Collected data

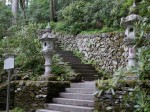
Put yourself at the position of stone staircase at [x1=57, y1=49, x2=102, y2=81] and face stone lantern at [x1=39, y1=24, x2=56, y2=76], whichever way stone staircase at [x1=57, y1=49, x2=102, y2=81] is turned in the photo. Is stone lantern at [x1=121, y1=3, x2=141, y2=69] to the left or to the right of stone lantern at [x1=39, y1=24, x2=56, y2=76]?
left

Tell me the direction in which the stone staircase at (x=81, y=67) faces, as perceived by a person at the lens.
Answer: facing the viewer and to the right of the viewer

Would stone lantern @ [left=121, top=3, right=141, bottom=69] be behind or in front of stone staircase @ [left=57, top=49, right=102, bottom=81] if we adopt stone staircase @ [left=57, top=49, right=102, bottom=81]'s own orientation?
in front

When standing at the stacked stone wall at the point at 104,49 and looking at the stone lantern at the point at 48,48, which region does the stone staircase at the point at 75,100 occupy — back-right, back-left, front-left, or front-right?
front-left

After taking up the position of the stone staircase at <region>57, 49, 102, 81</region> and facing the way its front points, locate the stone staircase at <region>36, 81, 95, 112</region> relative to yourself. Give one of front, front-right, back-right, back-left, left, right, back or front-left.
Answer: front-right

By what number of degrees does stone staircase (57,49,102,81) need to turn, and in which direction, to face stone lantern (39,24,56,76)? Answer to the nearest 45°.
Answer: approximately 90° to its right

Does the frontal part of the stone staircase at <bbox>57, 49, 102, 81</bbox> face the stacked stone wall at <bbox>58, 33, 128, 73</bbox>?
no

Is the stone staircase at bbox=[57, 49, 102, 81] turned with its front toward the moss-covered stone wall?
no
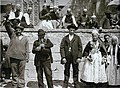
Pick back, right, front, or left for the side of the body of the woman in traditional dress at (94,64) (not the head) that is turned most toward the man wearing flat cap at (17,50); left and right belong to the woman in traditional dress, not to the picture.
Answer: right

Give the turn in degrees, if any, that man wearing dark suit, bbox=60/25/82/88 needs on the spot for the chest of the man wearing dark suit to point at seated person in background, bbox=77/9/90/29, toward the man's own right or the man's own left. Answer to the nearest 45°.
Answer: approximately 180°

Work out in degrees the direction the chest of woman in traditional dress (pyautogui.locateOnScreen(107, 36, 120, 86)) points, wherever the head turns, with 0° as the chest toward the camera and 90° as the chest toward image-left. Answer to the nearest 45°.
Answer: approximately 0°

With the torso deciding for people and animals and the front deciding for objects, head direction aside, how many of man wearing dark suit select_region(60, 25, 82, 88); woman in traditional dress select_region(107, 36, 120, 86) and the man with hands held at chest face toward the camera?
3

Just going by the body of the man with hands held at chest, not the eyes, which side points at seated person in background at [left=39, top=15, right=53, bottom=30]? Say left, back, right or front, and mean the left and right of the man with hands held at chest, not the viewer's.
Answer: back

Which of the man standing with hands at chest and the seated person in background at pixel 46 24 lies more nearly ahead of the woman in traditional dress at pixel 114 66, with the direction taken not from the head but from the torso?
the man standing with hands at chest

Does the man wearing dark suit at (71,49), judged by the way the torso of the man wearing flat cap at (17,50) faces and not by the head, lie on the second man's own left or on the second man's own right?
on the second man's own left

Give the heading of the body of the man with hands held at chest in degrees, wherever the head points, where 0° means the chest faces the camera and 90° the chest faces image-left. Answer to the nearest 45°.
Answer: approximately 0°

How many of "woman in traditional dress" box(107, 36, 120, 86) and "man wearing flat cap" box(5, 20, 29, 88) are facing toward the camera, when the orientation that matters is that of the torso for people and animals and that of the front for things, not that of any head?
2

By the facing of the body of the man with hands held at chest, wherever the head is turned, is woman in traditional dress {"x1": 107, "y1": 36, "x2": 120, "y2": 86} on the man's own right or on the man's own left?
on the man's own left
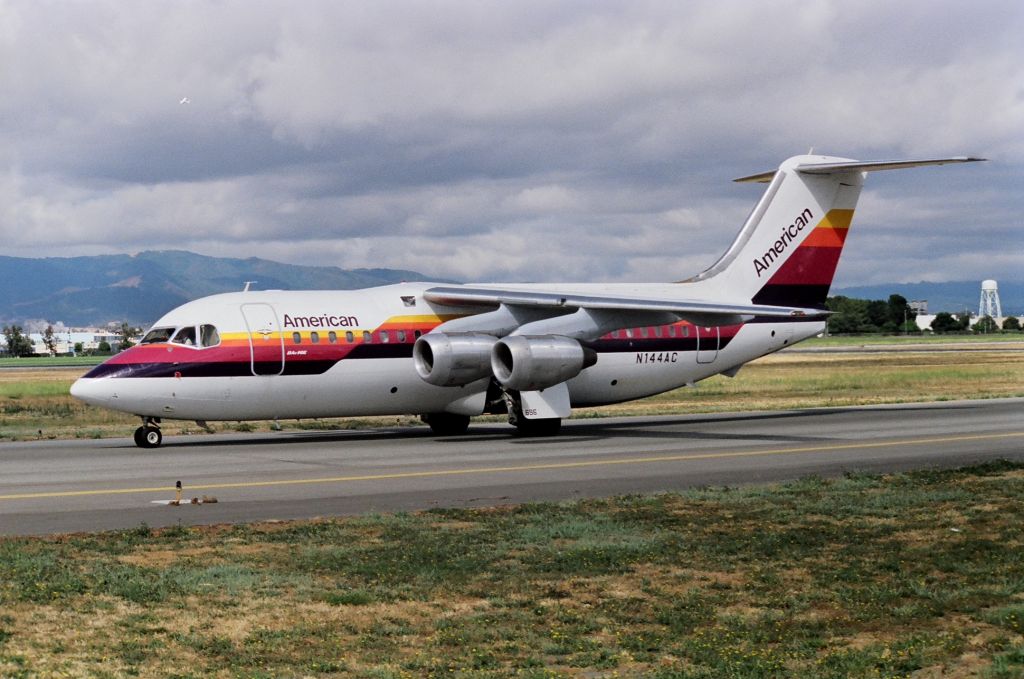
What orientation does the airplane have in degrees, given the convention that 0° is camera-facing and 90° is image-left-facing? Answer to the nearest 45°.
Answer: approximately 45°
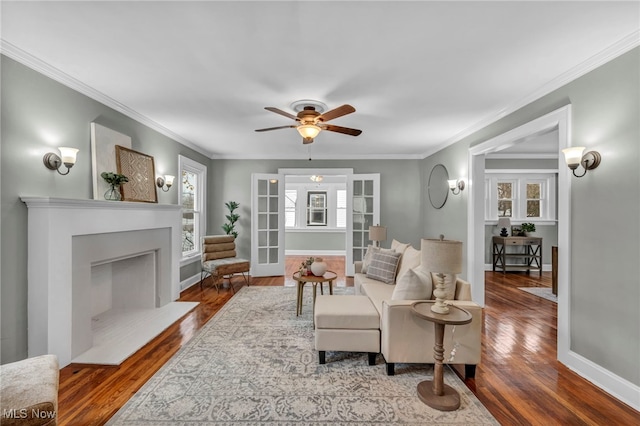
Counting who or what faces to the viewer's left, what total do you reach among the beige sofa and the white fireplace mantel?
1

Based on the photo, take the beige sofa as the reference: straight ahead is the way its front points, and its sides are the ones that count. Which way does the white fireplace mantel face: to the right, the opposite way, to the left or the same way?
the opposite way

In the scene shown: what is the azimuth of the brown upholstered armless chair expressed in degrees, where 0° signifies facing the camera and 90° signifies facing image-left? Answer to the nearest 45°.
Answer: approximately 315°

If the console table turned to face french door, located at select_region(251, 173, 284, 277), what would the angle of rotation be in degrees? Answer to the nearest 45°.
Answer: approximately 90° to its right

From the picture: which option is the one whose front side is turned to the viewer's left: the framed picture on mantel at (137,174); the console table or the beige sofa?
the beige sofa

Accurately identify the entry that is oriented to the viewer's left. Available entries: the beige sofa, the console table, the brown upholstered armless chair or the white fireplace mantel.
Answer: the beige sofa

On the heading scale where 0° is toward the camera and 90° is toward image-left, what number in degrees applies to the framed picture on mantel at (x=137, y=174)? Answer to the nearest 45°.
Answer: approximately 315°

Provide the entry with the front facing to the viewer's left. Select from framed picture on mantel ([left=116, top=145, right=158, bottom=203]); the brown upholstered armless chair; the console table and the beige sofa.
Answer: the beige sofa

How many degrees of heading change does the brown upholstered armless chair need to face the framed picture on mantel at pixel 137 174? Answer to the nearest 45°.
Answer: approximately 90° to its right

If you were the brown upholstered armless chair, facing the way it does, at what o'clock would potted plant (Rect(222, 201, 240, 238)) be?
The potted plant is roughly at 8 o'clock from the brown upholstered armless chair.

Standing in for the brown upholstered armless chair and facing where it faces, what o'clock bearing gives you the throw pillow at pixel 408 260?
The throw pillow is roughly at 12 o'clock from the brown upholstered armless chair.

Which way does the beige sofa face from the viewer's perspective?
to the viewer's left
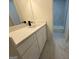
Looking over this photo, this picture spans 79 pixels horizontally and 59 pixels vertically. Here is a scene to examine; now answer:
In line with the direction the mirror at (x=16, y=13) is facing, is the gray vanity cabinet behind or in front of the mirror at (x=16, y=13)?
in front

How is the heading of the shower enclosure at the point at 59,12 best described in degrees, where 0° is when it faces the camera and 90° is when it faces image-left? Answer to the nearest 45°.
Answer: approximately 0°

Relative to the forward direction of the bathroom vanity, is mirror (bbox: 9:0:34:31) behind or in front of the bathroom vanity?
behind

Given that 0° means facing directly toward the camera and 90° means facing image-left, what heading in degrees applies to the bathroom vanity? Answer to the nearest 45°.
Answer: approximately 315°
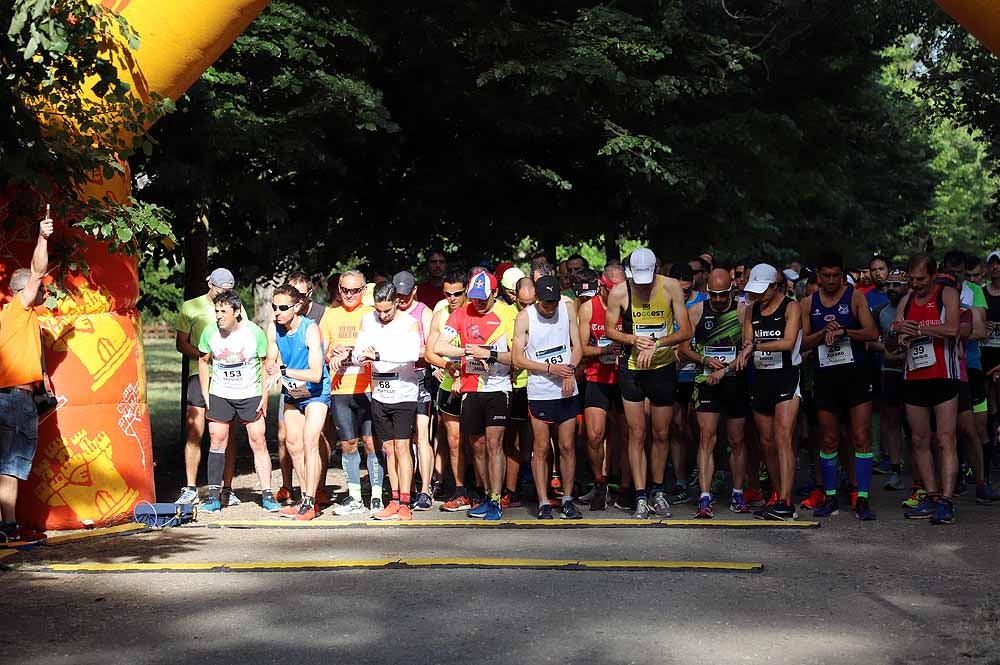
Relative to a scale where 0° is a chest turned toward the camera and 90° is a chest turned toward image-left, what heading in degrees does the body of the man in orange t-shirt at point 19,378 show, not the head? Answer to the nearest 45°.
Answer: approximately 270°
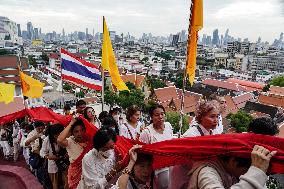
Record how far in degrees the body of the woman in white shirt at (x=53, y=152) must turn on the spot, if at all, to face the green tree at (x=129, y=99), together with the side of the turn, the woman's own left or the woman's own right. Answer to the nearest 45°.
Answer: approximately 90° to the woman's own left

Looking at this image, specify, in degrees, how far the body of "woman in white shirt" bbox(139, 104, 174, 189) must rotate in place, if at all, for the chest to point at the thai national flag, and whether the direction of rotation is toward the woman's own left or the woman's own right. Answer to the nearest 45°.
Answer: approximately 180°

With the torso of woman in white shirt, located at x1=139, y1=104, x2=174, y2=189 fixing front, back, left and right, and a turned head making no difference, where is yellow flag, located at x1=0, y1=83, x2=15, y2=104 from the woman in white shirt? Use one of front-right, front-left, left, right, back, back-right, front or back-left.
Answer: back

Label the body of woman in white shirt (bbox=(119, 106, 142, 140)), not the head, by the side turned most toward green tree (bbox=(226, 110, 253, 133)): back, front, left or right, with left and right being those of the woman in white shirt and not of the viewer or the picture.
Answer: left

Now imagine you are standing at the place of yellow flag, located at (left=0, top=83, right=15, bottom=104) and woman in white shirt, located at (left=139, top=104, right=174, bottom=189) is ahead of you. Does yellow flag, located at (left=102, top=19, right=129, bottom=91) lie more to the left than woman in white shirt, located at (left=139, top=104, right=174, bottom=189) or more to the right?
left

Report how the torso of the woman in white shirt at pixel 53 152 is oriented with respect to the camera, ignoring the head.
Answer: to the viewer's right

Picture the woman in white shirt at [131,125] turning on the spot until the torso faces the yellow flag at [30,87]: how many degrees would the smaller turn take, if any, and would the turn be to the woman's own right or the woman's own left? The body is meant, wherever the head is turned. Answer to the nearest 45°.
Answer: approximately 180°
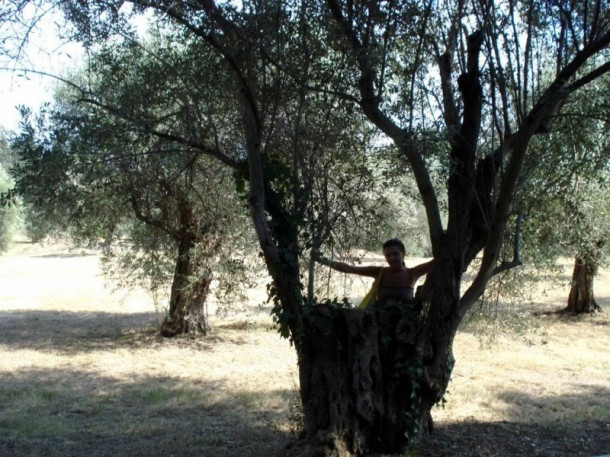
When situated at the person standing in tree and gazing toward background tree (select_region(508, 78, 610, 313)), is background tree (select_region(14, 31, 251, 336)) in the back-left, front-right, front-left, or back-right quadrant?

Problem to solve →
Starting at the line that contains "Picture the woman" and continuing through the end of the data, rewrite those lines with "background tree" replaced by "distant tree" and nothing else changed. Leave the pictures out of your answer.

Answer to this problem →
Picture the woman in white shirt at [131,125] turning on the spot until the torso faces the yellow flag at [30,87]: how many degrees would the smaller turn take, if any, and would the turn be to the woman's own right or the woman's own left? The body is meant, wherever the head is turned. Answer to the nearest 45°.
Answer: approximately 180°
When situated at the person standing in tree and gazing toward distant tree (select_region(508, 78, 610, 313)), is distant tree (select_region(14, 31, 251, 336)) in the back-left, front-right, front-left, or back-right quadrant?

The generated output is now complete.